AMVETS was far worse, which surprised me at the time.
But how the scammers manage to do anything profitable even from places with no minimum wage laws is mind blowing to me.
Had a lady call me last weekend who was rather upset, insisting that I stop calling her. I have not been calling her, and tried to explain to her what number spoofing was. She called me a liar. I tried to help her block my number, but she couldn't figure it out and hung up. I tried. This is not the first time this chain of events has happened to me either. No idea why I am so lucky.
In reply to RevRico :
So they are paying people to sit there and make 5 sales a day? I don't see how they could afford that. Isn't there a better way to sell overpriced TV service than that? Wow.
In reply to Snowdoggie :
We were the highest profiting call center for AT&T in the country. They threw us a pizza party then moved the operations to the Philippines, so they found a cheaper way.
Snowdoggie said:
In reply to RevRico :
So they are paying people to sit there and make 5 sales a day? I don't see how they could afford that. Isn't there a better way to sell overpriced TV service than that? Wow.
If one or two of those 5 sales let you turn around and use the credit card number to run up a lot of bogus charges, it probably works out pretty well.
Land lines?
Haven't had one of those in ~17 years. And Google does a pretty good job of blocking them on my cell phone, so it's not really an issue anymore.
stuart in mn said:
Placemotorsports said:
Im sure they are just after your best interest. I've had a nice lady call me a few times a week about my car's warranty about to expire.
She calls me regularly as well. I didn't even know I had a warrantee on my 34 year old car.
They also regularly tell me that I need to extend the warranty on my car that I sold in 2015...
An easy fix for this is calling them back. You'll get some chooch from India. Pretend to be interested. Take them all the way to the point they ask you for info. Then you have them. Now, just start feeding entirely false info. It has to be slightly believable, but not so real that you could get sued for inadvertently giving them someone's info. "Rusty Shackleford" is a great alias. At anytime you want to get them real pissed, just let them know the jig is up and you intentionally wasted their time to protect others from the scourge they are.
guess what? Haven't had a robot call in years.
I re-signed up the the DNC list is about as effective as his Covid policy. (I know, no politics)

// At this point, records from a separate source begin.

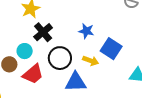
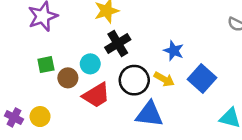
yellow arrow: (91, 61) -> (164, 79), moved

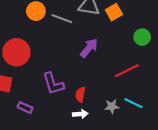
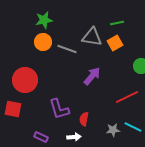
purple rectangle: (25, 108) -> (41, 137), moved
white arrow: (80, 114) -> (74, 137), moved

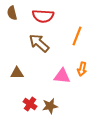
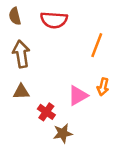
brown arrow: (39, 43) -> (21, 54), moved, turned 40
pink triangle: (62, 76) -> (78, 96), turned -36
red cross: (30, 104) -> (46, 112), moved

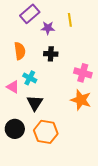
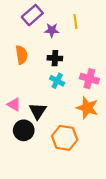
cyan cross: (30, 78) -> (57, 81), moved
pink triangle: (13, 87) -> (14, 104), moved
black circle: (15, 129) -> (24, 130), moved
orange hexagon: (46, 132) -> (65, 138), moved

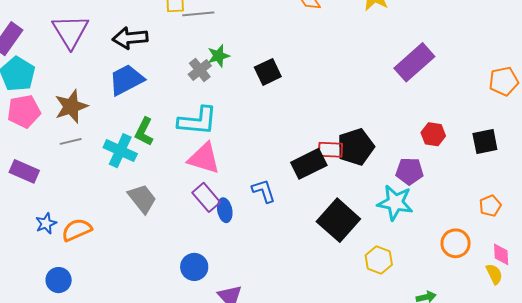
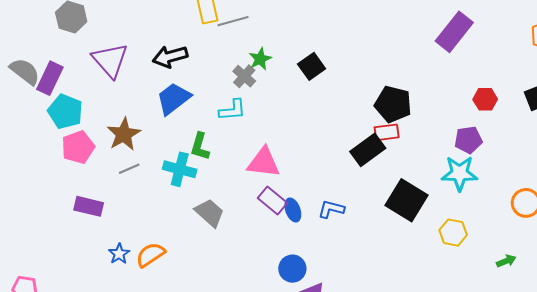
cyan L-shape: (198, 121) -> (232, 110), moved, size x0.7
black pentagon: (356, 147) -> (393, 104), moved, turned -30
blue L-shape: (264, 191) -> (331, 209), moved, turned -48
blue circle: (194, 267) -> (292, 269), moved

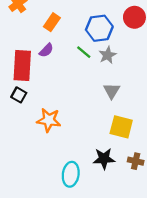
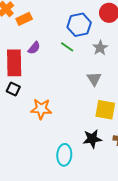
orange rectangle: (52, 22) -> (24, 19), moved, turned 35
gray star: (107, 55) -> (100, 48), moved

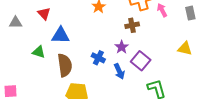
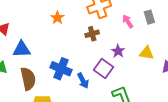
pink arrow: (162, 10) -> (128, 21), moved
purple star: (122, 47) -> (118, 51), moved
blue cross: (98, 58) -> (61, 69), size x1.5

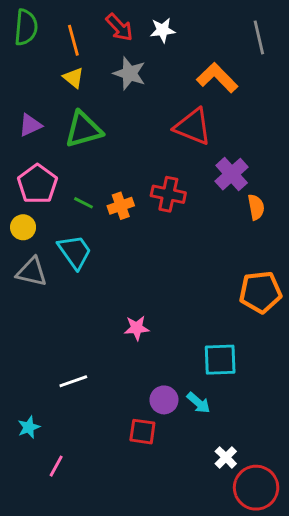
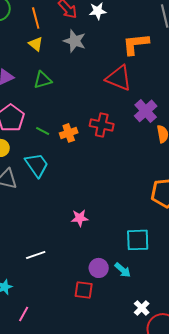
orange L-shape: (217, 78) -> (136, 44), turned -52
green triangle: (83, 129) -> (43, 80), size x0.7

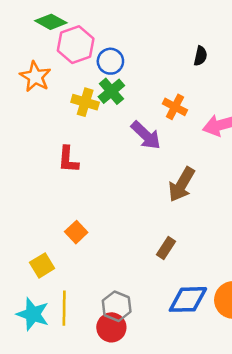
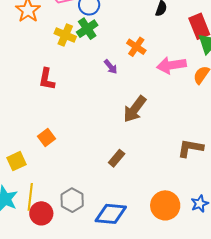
purple arrow: (146, 135) -> (111, 67), size x0.6
blue diamond: (188, 299) -> (111, 214), moved
red circle: (111, 327) -> (41, 213), moved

I think there are key words to start the robo call ,
I am sure Hi and Hello have to be triggers ,
I usually ask if they are from Amazon , or the Pizza place ,
its a pain if the phone is at the other side of the shop , but I really need to answer calls as no one leaves messages anymore......
BoxheadTim (Forum Supporter) said:
stuart in mn said:
Placemotorsports said:
Im sure they are just after your best interest. I've had a nice lady call me a few times a week about my car's warranty about to expire.
She calls me regularly as well. I didn't even know I had a warrantee on my 34 year old car.
They also regularly tell me that I need to extend the warranty on my car that I sold in 2015...
I want a warranty on my 40 year old motorhome that covers everything including appliances and plumbing.
I'd suggest not answering nor calling back. Most if not all of those calls are just trying to verify if there is a real person who will answer.
if you answer or call back your number gets put on the active list that is either used to keep calling or sold or both.
At least this is my understanding.
I don't answer and won't even send straight to voice mail as that, too, could trigger a "legit phone number" cue to the caller.
T-Mobile flags calls as "Scam Likely" if they seem sketchy. The end result is that I now hold the phone waiting for "Scam Likely" to pop up on the screen and if it does, I don't answer, and if it doesn't then I don't answer because I'm frozen by indecision. And I'm frequently worried that I've missed a legit call of importance because maybe it was a false positive on the scam meter.